Regarding NRP's Q4 met thermal coal royalty mix, met coal made up approximately 80% of our coal royalty revenues and 60% of coal royalty sales volumes. For full year 2024, met coal made up approximately 75% of our coal royalty revenues and 55% of our coal royalty sales volumes. Shifting to our soda ash business segment, net income in the fourth quarter and full year of 2024 decreased $14 million and $55 million, respectively, as compared to the prior year periods. In addition, operating and free cash flow for the fourth quarter and full year of 2024 decreased $5 million and $43 million, respectively, as compared to the prior year periods. These decreases were primarily due to lower sales prices driven by an oversupplied soda ash market and weakened demand for construction flat glass.

Soda ash pricing has declined significantly from the record highs seen in 2023, and until demand for flat glass rebounds and the market is able to absorb the additional supply from China, we expect prices to remain muted and our distributions received from Sisecam to reflect the business's performance. Moving to our corporate and financing segment, in 2024, we redeemed all of our remaining preferred units and warrants, leaving us with only $142 million of debt obligations at year-end. We also extended and lengthened the runway on our credit facility in 2024, expanding it by almost 30% from $155 million to $200 million and extending the maturity date over two years to October 2029. For the corporate and financing segment's Q4 financial results, net income improved by $2 million compared to the prior year period, primarily due to lower employee-related expenses.

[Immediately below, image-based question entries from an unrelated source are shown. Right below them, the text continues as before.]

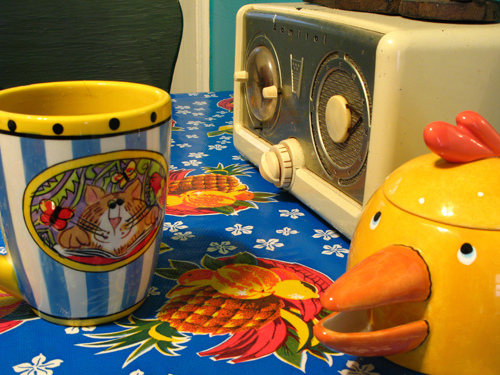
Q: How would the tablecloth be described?
A: Colorful.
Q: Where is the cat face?
A: On the mug.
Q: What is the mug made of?
A: Ceramic.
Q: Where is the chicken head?
A: Lower right.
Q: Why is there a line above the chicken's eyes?
A: Top of the head is a lid.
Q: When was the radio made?
A: At least 50 years ago.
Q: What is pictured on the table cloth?
A: Flowers and fruit.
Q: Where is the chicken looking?
A: Up.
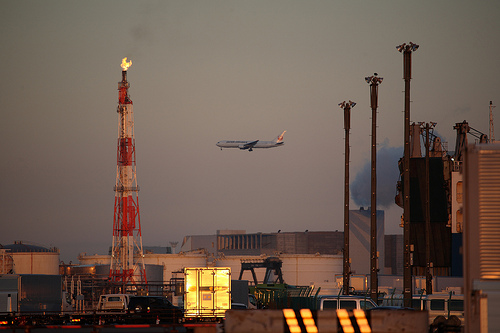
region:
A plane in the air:
[213, 132, 297, 154]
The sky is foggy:
[6, 12, 493, 226]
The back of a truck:
[181, 260, 240, 322]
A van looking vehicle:
[127, 292, 179, 324]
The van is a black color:
[128, 294, 183, 324]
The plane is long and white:
[210, 130, 290, 150]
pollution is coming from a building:
[340, 116, 432, 216]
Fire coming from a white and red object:
[116, 56, 133, 78]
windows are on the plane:
[225, 135, 250, 145]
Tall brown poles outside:
[335, 37, 435, 303]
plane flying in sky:
[203, 118, 290, 169]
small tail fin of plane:
[272, 127, 290, 147]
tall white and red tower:
[94, 58, 145, 286]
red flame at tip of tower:
[118, 50, 132, 81]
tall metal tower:
[103, 66, 143, 301]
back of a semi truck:
[179, 266, 239, 323]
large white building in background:
[182, 223, 341, 273]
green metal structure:
[237, 257, 288, 293]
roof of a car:
[316, 291, 383, 306]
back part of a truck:
[90, 293, 126, 312]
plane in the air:
[191, 92, 311, 189]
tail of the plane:
[262, 111, 299, 161]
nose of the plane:
[205, 135, 225, 155]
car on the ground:
[136, 280, 181, 325]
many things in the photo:
[31, 111, 481, 326]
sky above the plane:
[151, 65, 223, 120]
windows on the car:
[316, 290, 376, 310]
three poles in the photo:
[305, 15, 430, 280]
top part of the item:
[100, 40, 156, 90]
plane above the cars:
[213, 117, 298, 177]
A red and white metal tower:
[110, 60, 147, 288]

In Q4, operating cash flow and free cash flow each improved by $1 million as compared to the prior year period, primarily due to lower interest payments due to less debt outstanding. For full year 2024, net income remained relatively flat, and operating cash flow and free cash flow each decreased $2 million as compared to the prior year period. The decreases in full year operating and free cash flow were primarily due to higher cash paper interest as a result of credit facility borrowings that were used to permanently retire the preferred units and warrants. Keep in mind that while the elimination of the preferred unit distribution does not impact our free cash flow metric, no longer having to pay a 12% distribution on $250 million of preferred units saves us $30 million of annual cash outflow.

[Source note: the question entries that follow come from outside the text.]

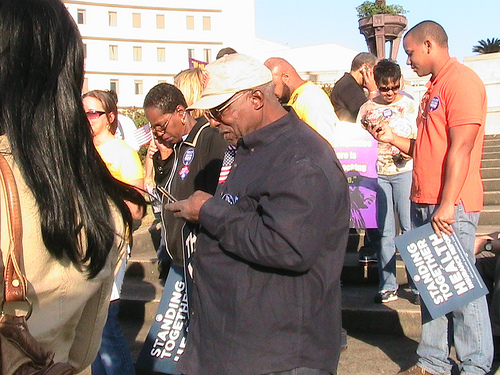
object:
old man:
[153, 54, 350, 373]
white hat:
[186, 54, 276, 110]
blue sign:
[393, 222, 490, 320]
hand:
[427, 206, 458, 239]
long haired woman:
[0, 1, 141, 373]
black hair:
[0, 1, 124, 275]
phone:
[156, 184, 184, 211]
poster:
[330, 143, 378, 231]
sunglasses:
[84, 109, 105, 120]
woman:
[78, 90, 145, 223]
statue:
[355, 14, 406, 56]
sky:
[254, 2, 336, 58]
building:
[51, 0, 256, 109]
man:
[359, 18, 496, 372]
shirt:
[412, 56, 488, 216]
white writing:
[408, 233, 476, 304]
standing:
[404, 243, 444, 308]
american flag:
[133, 122, 157, 151]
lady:
[143, 82, 223, 269]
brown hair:
[84, 91, 119, 135]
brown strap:
[0, 152, 37, 335]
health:
[426, 233, 469, 296]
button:
[430, 96, 439, 111]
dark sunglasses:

Lastly, regarding our quarterly distributions, in November 2024, we declared and paid a third-quarter distribution of $0.75 per common unit, and earlier this month, we declared and paid a fourth-quarter distribution of $0.75 per common unit. Today, we announced a special distribution of $1.21 per common unit to cover the tax liability associated with owning NRP common units in 2024. With that, I'll turn the call over to Kate, our operator, for questions.

Operator (participant)

At this time, I would like to remind everyone, in order to ask a question, press star, then the number one on your telephone keypad. We will pause for just a moment to compile the Q&A roster. I will now turn the call back to Craig Nunez for closing remarks.

Craig Nunez (President and COO)

Thank you very much, Kate, and thank you all for joining our call, and have a great day. Goodbye.

Operator (participant)

Ladies and gentlemen, that concludes today's call. Thank you and have a great day.